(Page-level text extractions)
■ ■ ■ ■
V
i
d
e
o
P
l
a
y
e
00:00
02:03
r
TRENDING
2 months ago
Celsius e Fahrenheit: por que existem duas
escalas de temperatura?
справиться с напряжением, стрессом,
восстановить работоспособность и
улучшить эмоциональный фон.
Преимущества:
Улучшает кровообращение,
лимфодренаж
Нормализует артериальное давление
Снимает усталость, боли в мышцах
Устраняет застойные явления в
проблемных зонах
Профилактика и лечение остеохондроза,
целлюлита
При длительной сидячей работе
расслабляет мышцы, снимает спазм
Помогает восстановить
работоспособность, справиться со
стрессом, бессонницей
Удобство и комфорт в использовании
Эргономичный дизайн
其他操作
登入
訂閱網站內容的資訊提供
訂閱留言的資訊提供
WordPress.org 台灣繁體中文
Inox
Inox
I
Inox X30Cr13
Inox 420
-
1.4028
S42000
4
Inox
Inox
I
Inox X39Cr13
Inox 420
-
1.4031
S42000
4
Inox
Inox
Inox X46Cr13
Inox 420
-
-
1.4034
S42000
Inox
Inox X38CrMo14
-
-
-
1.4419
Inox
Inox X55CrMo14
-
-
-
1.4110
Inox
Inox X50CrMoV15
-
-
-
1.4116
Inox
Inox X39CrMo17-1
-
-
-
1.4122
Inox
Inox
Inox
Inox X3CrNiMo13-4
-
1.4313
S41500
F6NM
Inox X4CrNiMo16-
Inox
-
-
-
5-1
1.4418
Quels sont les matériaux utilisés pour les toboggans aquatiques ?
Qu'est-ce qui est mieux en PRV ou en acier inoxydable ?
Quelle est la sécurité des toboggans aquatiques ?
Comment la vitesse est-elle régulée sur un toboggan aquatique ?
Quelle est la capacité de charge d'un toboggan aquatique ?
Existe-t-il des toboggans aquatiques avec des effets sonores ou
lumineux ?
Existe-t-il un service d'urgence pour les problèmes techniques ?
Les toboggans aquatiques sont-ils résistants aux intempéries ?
■ ■ ■ ■
» **Your task**
With the line that contains "стрессом, бессонницей" as your start, reproduce the data above exactly through its last line, and nothing before that start.

» **Answer space**
стрессом, бессонницей
Удобство и комфорт в использовании
Эргономичный дизайн
其他操作
登入
訂閱網站內容的資訊提供
訂閱留言的資訊提供
WordPress.org 台灣繁體中文
Inox
Inox
I
Inox X30Cr13
Inox 420
-
1.4028
S42000
4
Inox
Inox
I
Inox X39Cr13
Inox 420
-
1.4031
S42000
4
Inox
Inox
Inox X46Cr13
Inox 420
-
-
1.4034
S42000
Inox
Inox X38CrMo14
-
-
-
1.4419
Inox
Inox X55CrMo14
-
-
-
1.4110
Inox
Inox X50CrMoV15
-
-
-
1.4116
Inox
Inox X39CrMo17-1
-
-
-
1.4122
Inox
Inox
Inox
Inox X3CrNiMo13-4
-
1.4313
S41500
F6NM
Inox X4CrNiMo16-
Inox
-
-
-
5-1
1.4418
Quels sont les matériaux utilisés pour les toboggans aquatiques ?
Qu'est-ce qui est mieux en PRV ou en acier inoxydable ?
Quelle est la sécurité des toboggans aquatiques ?
Comment la vitesse est-elle régulée sur un toboggan aquatique ?
Quelle est la capacité de charge d'un toboggan aquatique ?
Existe-t-il des toboggans aquatiques avec des effets sonores ou
lumineux ?
Existe-t-il un service d'urgence pour les problèmes techniques ?
Les toboggans aquatiques sont-ils résistants aux intempéries ?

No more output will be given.